Art is simply expression; I left them with those remarks. Creative Arts then becomes an output of anything unique expressed in the form of words, actions, pictures and sounds or all. Our team of other facilitators handled topics and issues on Adolescent Sexual Reproductive Health and Rights, Environmental Management, Prevention Gender Based Violence, Career Guidance, Positive Thinking, Self Awareness, Spiritual Care and Support and Entrepreneurial Skills. All these essential areas were covered intertwined with engaging and fun filled team building activities and challenging mind games. I recall one such team building activity where participants after separated by gender had to balance a dish full of water with their feet soles up in the air with their backs on the ground. It was just electric to watch the negotiations that arise and tactics that come up when no one wants cold water spilled on their body.
To give the whole camp experience an ecstatic feel, the constant energized and witty chants and harmonies did the job well. It reminded me of my high school days on cheering our school against an opponent in a sporting discipline. It was exhilarating to say the least. I got to network and form relationships with the other facilitators, bonded with the participants and became a mentor to some aspiring poets and writers. It was made a tad easier when some would identify that I come out on National TV regularly sharing some of my art work. To put a summation of the camp from my perspective, I learnt more from everyone else than they could learn from me, and that is invaluable. The aftermath has left me more defined in my life path and purpose and passion and a yearning to be more excellent in everything that am about.
If I had to pick the highlight of the camp however in benefit for the participants was when the SAfAIDS Team led by Tanyaradzwa Nyakatawa came through and facilitated a Life Skills session. It was an honest sharing from the facilitator to a willing inducement to take a sober introspection of where your life has been and the course it has taken in encouragement to where you want to be. The practicality of the session was simply freeing.
Freedom is like that free fall from the giant swing with my partner!
Freedom tastes like the joy that comes from eating basic meals collectively in the spirit of togetherness. Freedom is more than independence from colonial rule. Freedom is experiencing a moment in the context of newness yet being so familiar with the environment. Freedom is to seize an opportunity to face your fears in the light of comfort. Freedom is your choice!

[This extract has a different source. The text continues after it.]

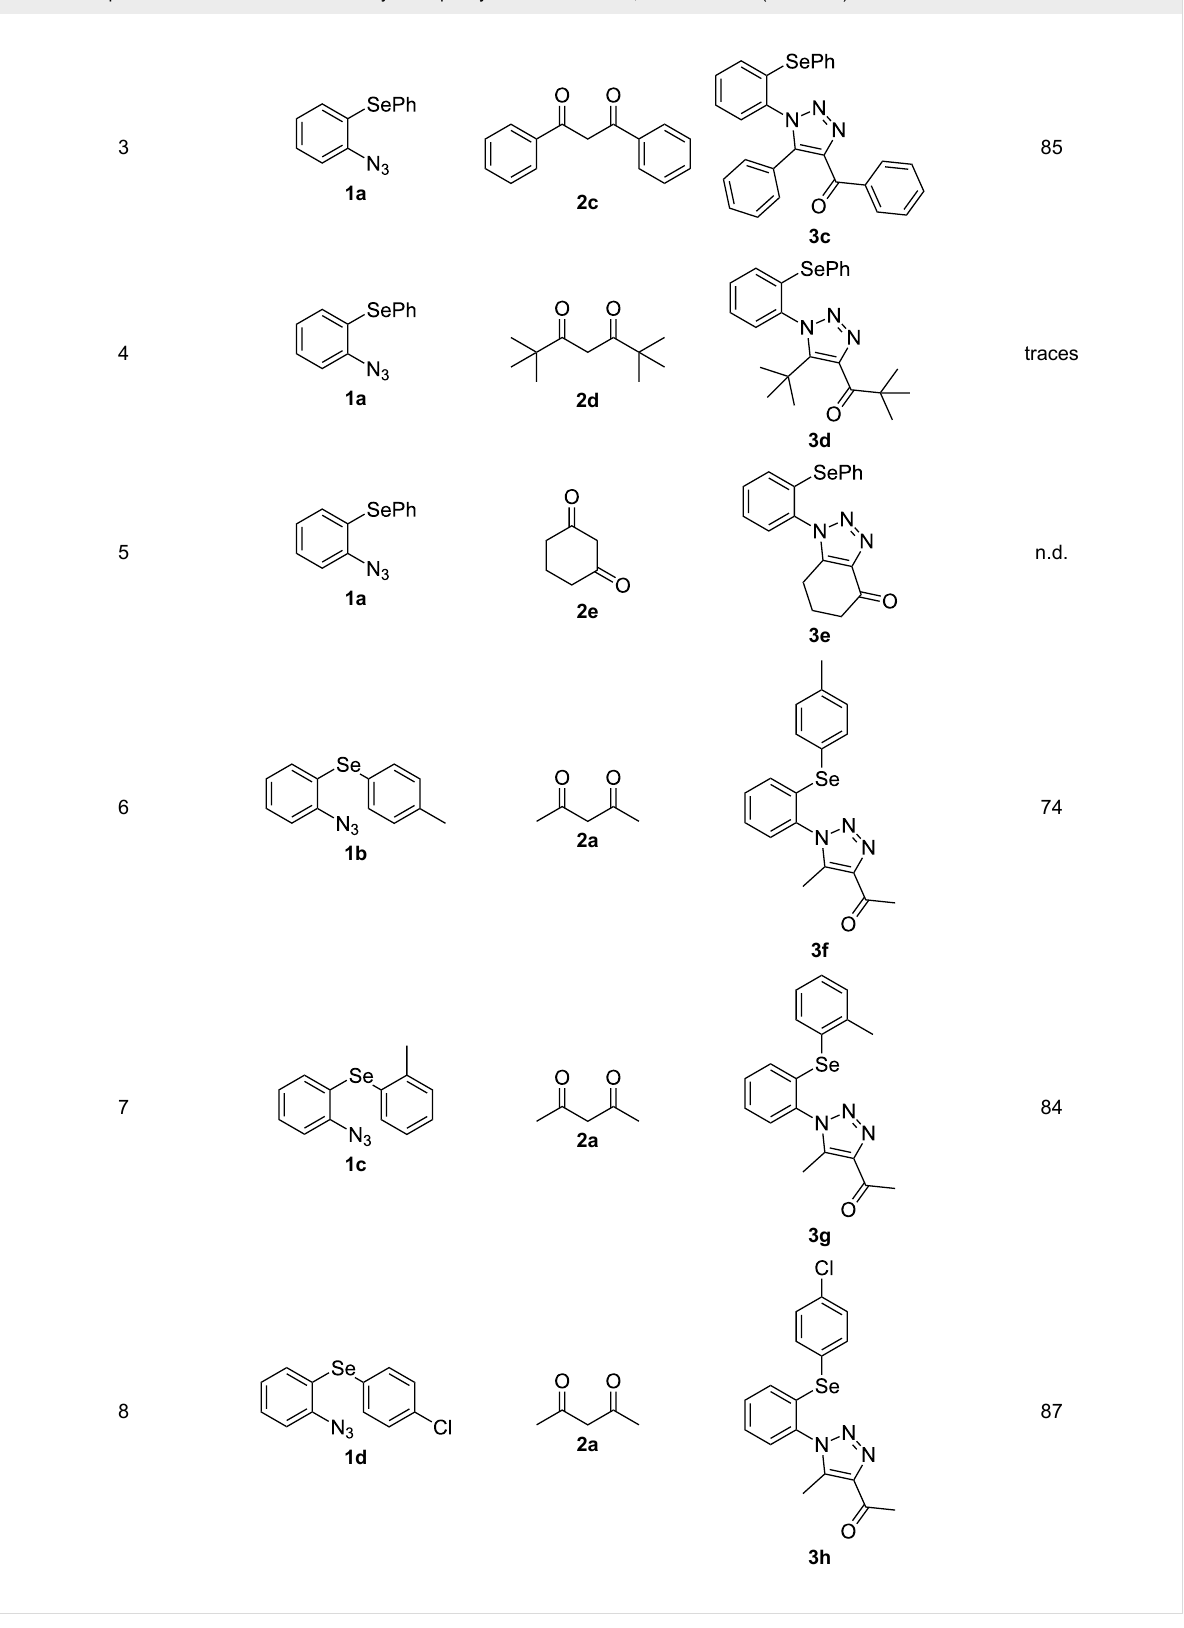
Table 2: Scope of substrates: Variation of the aryl azidophenyl selenides 1 and 1,3-diketones 2 . a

Aftermath camp, with the amazing human beings coming from many unfavourable situations and conditions, I tasted freedom. I met freedom face to face and I gave her a promise that I would tell others how such a beautiful person she is, so liberating.

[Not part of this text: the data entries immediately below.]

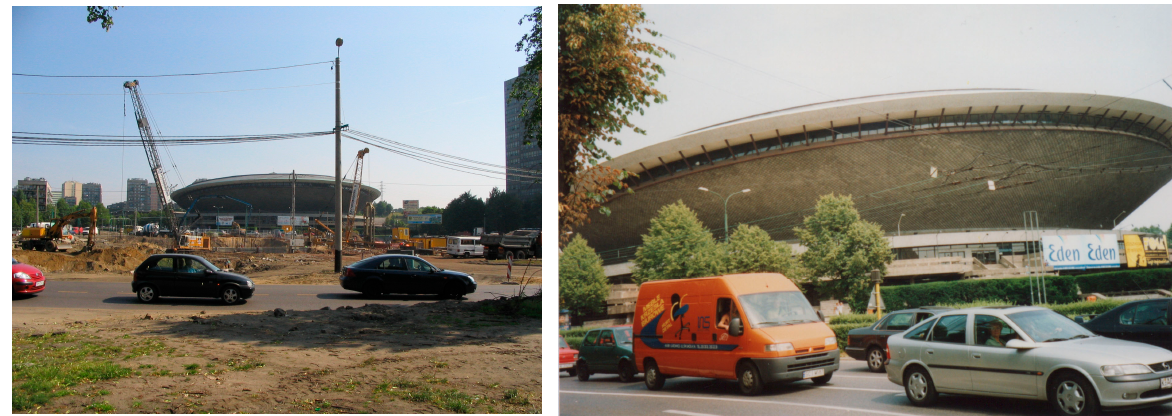
Figure 8. Objects within the impact range: sports and entertainment hall “Spodek” (Saucer).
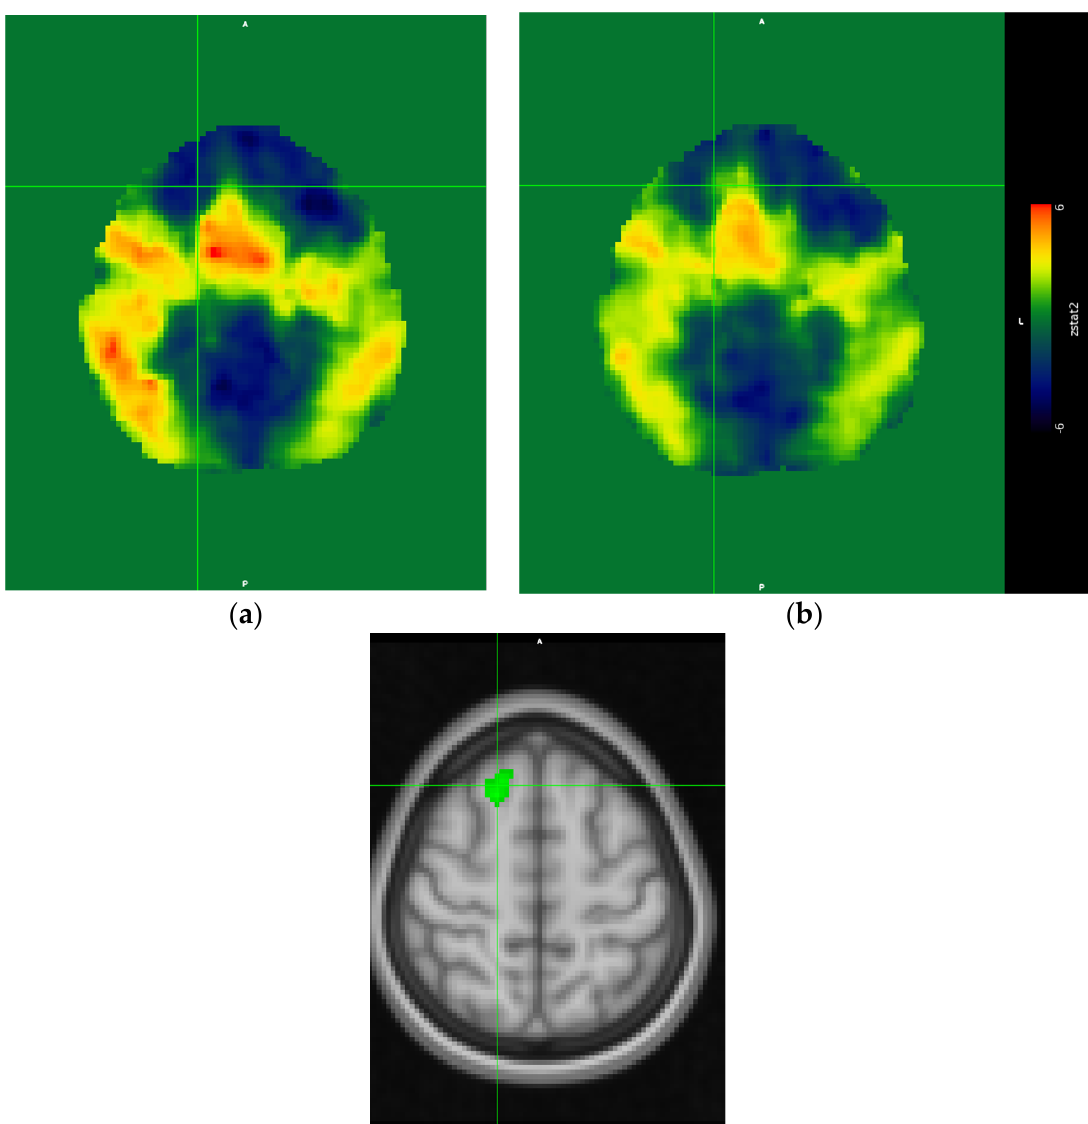
Figure 4. Unthresholded Z-statistics image of rested condition results ( a ), unthresholded Z-statistics image of the fatigued condition results ( b ). Note the larger extension of activations in the rested condition ( a ) as compared to the fatigued condition ( b ). The region of statistically significant differences; i.e., the contrast fatigued > rested conditions thresholded at Z > 3.1 ( c ). The crosshairs indicate the same voxel at the center of the suprathreshold cluster in the right superior frontal gyrus (MNI coordinates: x = 18, y = 26, y = 56, cluster volume = 136, Z-score (maximum—4.53)).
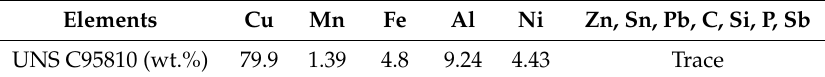
Table 1. Composition of the UNS C95810.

“Stand fast therefore in the liberty wherewith Christ hath made us free, and be not entangled again with the yoke of bondage” – Galatians 5:1 KJV
That scripture speaks volumes, transcending not only the reversal from bondage from the law that Christ provided us but in actuality freedom in the every sense of the word imaginable. It would be amiss for me not to give thanks to NdaiZiva Capacity Development for awarding me an opportunity as such, to them I was a facilitator but in actuality I was a beneficiary. SAfAIDS and Irish Aid for the continual work that you incur in ensuring that there is funding for such impacts to be made, Godspeed!
Tot facienda parum factum – So little done yet so much to do, indeed, but for those who are currently and have in past done something to change the lives of people through patches of seemingly far-fetched freedom, God bless you!
My challenge to you, my reader, is what are you doing in your little way to provide freedom to others in the way that you understand it?
Think about it and take appropriate action after.